Minor fix for STEMMA outputs and updates to dependencies
This release corrects the previous release's fix for STEMMA outputs (so that they support 22 states rather than 24) and updates several dependencies to address vulnerabilities noted by Dependabot.
Fixes for BEAST loggers and STEMMA state encodings
This minor release adds some missing attributes to state/ancestral logger elements in BEAST outputs to ensure that root frequencies (corresponding to intrinsic probability judgments) are incorporated into probability calculations for state sampling. It also fixes a previous bug in mapping variant reading indices to state codes in STEMMA outputs, so that reading indices (up to a maximum of 24 per variation unit) are now mapped to single-character state codes.

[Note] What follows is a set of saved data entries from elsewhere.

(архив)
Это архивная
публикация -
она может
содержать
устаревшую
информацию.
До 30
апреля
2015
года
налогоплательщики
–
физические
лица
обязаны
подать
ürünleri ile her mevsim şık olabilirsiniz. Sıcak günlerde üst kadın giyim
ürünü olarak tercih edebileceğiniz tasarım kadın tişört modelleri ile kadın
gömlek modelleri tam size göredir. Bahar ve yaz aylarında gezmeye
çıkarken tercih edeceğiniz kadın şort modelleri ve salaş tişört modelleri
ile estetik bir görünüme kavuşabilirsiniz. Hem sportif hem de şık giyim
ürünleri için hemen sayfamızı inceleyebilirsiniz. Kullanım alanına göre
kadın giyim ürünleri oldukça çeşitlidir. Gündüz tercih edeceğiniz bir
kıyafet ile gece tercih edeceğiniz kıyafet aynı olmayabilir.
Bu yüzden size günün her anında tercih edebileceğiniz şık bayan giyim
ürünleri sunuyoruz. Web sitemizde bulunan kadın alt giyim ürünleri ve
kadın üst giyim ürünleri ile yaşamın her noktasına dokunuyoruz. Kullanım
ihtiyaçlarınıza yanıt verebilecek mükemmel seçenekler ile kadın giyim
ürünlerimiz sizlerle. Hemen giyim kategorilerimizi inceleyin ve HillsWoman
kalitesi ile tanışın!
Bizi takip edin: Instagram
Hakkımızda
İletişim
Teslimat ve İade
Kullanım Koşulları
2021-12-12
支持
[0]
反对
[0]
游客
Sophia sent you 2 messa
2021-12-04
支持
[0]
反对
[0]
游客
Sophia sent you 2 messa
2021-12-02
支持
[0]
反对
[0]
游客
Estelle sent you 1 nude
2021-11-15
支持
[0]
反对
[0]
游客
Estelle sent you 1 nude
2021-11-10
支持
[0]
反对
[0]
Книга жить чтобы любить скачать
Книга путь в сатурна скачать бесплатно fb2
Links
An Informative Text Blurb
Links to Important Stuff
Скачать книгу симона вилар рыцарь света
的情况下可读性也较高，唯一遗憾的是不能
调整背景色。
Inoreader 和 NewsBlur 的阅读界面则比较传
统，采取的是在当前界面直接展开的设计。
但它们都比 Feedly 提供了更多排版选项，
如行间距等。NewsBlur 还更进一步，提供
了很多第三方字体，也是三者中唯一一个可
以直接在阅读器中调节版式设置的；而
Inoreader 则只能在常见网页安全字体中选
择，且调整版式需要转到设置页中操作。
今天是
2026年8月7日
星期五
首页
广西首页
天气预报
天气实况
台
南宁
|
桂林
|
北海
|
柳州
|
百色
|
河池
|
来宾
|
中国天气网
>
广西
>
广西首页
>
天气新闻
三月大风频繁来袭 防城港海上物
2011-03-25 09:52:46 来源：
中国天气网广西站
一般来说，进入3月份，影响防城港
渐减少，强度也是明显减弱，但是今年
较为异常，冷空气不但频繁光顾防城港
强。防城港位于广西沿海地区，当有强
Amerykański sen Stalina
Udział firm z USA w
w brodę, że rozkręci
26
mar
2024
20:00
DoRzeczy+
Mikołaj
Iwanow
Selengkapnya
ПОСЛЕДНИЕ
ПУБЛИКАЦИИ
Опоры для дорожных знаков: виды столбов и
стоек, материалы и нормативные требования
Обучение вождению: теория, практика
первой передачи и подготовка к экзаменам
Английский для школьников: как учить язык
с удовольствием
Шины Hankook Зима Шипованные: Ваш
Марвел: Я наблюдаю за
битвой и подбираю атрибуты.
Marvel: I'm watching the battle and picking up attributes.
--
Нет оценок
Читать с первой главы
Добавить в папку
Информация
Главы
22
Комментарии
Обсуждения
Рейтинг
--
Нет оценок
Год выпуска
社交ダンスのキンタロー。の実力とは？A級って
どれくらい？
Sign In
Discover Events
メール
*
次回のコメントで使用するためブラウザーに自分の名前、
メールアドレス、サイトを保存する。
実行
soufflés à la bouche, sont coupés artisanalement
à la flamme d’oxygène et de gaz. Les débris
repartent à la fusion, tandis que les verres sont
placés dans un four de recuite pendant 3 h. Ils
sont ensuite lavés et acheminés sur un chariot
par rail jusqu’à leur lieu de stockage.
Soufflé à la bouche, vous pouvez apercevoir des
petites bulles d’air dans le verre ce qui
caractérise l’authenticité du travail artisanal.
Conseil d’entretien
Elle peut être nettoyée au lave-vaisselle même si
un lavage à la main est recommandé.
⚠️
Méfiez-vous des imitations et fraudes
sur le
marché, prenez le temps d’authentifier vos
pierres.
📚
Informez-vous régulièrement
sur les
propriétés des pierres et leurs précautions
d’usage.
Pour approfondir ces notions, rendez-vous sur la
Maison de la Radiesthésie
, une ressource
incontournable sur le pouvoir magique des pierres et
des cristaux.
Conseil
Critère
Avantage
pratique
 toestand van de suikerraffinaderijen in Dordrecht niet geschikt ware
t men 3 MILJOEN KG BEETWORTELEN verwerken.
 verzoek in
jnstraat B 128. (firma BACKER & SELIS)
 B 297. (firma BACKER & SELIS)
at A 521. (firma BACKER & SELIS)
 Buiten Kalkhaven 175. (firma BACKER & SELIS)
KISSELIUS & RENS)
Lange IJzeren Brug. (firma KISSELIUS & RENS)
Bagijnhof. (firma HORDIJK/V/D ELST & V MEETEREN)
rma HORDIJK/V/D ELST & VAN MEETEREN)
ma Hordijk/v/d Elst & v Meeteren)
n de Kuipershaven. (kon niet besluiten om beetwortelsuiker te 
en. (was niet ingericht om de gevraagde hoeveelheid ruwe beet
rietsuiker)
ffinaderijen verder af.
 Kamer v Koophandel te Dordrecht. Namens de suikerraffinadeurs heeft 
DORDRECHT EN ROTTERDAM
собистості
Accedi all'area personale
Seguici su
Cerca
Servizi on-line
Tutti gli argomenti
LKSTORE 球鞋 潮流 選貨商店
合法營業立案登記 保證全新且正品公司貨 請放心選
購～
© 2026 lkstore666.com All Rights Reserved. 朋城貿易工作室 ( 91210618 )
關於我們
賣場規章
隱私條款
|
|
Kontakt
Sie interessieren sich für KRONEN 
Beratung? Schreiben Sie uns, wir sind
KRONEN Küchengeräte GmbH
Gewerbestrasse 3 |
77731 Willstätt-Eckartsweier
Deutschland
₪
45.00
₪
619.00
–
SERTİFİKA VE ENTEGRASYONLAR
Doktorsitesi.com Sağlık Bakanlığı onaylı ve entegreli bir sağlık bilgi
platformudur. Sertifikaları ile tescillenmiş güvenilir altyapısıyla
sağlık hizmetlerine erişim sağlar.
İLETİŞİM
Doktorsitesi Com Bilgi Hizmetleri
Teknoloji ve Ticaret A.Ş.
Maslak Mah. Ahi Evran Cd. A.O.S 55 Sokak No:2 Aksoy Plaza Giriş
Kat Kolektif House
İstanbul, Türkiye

Support for time-dependent transcriptional relations in BEAST 2.7 outputs
The main change introduced in this release is support for tagging of potential transcriptional explanations with notBefore and notAfter attributes. If these attributes are present in a variation unit's transcriptional relations list, teiphy will now map the transcriptional relations to an EpochSubstitutionModel with a different substitution model for different slices of time. This feature is only supported for BEAST 2.7 XML outputs. This means that BEAST users can now model time-dependent transcriptional changes (like assimilation to later popular texts, paleographic confusions possible only for earlier or later scripts, etc.) more accurately.
A related change is the addition of more comprehensive rules for updating witness date ranges based on the date range of the work's composition (and vice-versa). This change affects age/date calibrations for NEXUS and BEAST 2.7 XML formats (including the MrBayes NEXUS input format).
This release also fixes an error that prevented the --verbose flag from working correctly.